Abhinava now describes the whole arc of manifestation and re-collection as one kriyā. It includes conjunction, articulation, the full spread of differentiated states, and finally their drawing back into illumination. In other words, what looks to us like a long sequence is, from a deeper standpoint, one act of awareness.

That is the point.

The movement from idam — the world of “this,” of differentiated appearance — back into aham is not a chain stitched together from outside. It is a single living act of vimarśa.

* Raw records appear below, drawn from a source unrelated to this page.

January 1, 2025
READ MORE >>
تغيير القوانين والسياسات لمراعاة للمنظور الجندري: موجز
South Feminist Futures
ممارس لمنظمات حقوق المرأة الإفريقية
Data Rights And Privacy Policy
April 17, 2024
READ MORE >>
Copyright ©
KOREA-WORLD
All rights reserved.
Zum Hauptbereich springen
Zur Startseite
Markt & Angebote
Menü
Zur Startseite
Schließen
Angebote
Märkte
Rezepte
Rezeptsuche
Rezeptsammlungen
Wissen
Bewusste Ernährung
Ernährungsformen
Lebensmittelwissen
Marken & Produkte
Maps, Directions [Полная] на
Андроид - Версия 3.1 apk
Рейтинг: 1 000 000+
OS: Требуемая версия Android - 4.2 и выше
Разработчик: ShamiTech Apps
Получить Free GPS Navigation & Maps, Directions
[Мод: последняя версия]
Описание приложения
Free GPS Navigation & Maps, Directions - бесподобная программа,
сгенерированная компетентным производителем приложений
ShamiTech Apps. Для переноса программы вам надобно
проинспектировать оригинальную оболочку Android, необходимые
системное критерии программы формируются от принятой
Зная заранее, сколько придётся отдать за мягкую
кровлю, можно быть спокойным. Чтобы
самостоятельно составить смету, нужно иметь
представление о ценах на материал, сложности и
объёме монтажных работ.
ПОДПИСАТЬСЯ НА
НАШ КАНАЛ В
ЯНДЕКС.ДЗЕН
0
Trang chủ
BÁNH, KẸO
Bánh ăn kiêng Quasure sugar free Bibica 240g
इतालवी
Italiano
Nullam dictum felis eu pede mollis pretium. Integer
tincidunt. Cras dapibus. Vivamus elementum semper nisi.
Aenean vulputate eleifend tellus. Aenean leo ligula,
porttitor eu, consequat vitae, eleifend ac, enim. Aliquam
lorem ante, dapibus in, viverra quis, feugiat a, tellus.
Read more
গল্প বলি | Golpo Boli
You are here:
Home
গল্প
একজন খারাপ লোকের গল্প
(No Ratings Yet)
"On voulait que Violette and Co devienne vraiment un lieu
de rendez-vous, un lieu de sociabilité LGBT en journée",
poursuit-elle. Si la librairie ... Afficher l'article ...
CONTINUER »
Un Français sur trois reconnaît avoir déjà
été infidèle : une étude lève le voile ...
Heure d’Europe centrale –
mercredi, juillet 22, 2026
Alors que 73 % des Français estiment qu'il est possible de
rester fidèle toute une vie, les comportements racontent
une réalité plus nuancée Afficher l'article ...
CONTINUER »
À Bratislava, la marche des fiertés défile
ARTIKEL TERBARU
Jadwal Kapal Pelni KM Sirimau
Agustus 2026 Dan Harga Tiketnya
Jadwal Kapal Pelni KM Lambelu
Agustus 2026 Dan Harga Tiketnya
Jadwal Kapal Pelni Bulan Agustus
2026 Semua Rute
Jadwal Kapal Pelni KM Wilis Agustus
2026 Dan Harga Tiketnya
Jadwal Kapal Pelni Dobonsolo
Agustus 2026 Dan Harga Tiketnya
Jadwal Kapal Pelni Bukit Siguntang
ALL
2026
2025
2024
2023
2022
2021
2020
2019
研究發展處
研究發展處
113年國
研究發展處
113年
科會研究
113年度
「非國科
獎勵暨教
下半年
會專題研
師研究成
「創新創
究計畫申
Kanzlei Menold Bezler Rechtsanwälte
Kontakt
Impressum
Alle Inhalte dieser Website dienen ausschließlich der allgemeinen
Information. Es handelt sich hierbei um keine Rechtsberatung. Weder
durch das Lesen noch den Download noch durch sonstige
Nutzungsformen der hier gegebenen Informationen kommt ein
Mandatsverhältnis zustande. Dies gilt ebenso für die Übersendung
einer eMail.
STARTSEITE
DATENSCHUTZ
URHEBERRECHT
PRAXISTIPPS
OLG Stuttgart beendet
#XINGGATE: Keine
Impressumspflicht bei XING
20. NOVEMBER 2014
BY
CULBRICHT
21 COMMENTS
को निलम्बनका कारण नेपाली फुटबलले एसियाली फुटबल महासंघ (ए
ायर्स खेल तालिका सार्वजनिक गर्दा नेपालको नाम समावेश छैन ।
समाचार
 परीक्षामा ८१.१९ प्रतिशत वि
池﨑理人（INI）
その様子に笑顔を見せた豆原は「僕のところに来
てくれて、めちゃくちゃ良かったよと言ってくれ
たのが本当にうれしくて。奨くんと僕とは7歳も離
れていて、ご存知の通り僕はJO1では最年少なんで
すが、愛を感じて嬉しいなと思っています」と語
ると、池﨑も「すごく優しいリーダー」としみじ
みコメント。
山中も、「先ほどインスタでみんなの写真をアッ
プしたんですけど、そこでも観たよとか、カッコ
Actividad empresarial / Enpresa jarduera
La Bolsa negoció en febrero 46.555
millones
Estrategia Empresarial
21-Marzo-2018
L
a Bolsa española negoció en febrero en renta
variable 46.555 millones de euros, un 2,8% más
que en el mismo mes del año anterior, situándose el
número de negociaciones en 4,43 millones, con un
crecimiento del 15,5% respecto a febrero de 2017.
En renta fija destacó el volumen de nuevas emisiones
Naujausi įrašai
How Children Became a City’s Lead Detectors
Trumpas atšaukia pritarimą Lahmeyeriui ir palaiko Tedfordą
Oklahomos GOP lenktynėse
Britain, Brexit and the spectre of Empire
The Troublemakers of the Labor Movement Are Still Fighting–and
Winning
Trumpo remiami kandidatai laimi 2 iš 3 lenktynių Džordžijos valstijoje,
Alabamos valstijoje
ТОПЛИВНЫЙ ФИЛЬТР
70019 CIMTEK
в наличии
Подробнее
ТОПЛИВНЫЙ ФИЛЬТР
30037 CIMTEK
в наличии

That is why he calls it viśeṣa-vimarśa-lakṣaṇā kriyā: action whose nature is the aware gathering of all differentiated states.

And then the decisive word: niṣkramaiva — truly non-sequential.

So he is not denying that manifestation appears ordered. He is saying that the ordering does not have the final word. From the side of the Self, the entire spread and return belong to one indivisible pulse of awareness.

A simple way to feel the point:

what looks like a long unfolding when seen piece by piece can belong to a single act when seen from the whole.

That is what Abhinava is saying here.
The entire colored display of existence, and its withdrawal into light, is one kriyā.
And that is why, in truth, it is not sequential.


Sequentiality does not belong to the Lord’s eternal kriyā


kriyāyāḥ kālaśaktitaḥ |
ghaṭate na tu śāśvatyāḥ prābhavyāḥ syāt prabhor iva ||


“Sequentiality occurs in action because of the power of Time; but it does not belong to that action which is eternal and of the Lord’s own sovereign power.”


Abhinava has already shown that ordinary action appears stepwise, ordered, and temporal. Here the point is stated without excess: that sequentiality belongs to kriyā only through kāla-śakti. It is not the deepest nature of action itself.

Then comes the contrast. The Lord’s kriyā is śāśvatī and prābhavyā — enduring, sovereign, arising from mastery. So it cannot be reduced to the same kind of before-and-after structure that marks ordinary action.

This is the whole gain of the previous discussion in one compact line:

  • ordinary action appears sequential,
  • but higher kriyā is not made of sequence,
  • because its source is not temporal fragmentation but sovereign consciousness.

So this works well as the end of the previous post. It gives a firm doctrinal seal:
krama belongs to laukika kriyā; the Lord’s own kriyā is deeper than krama.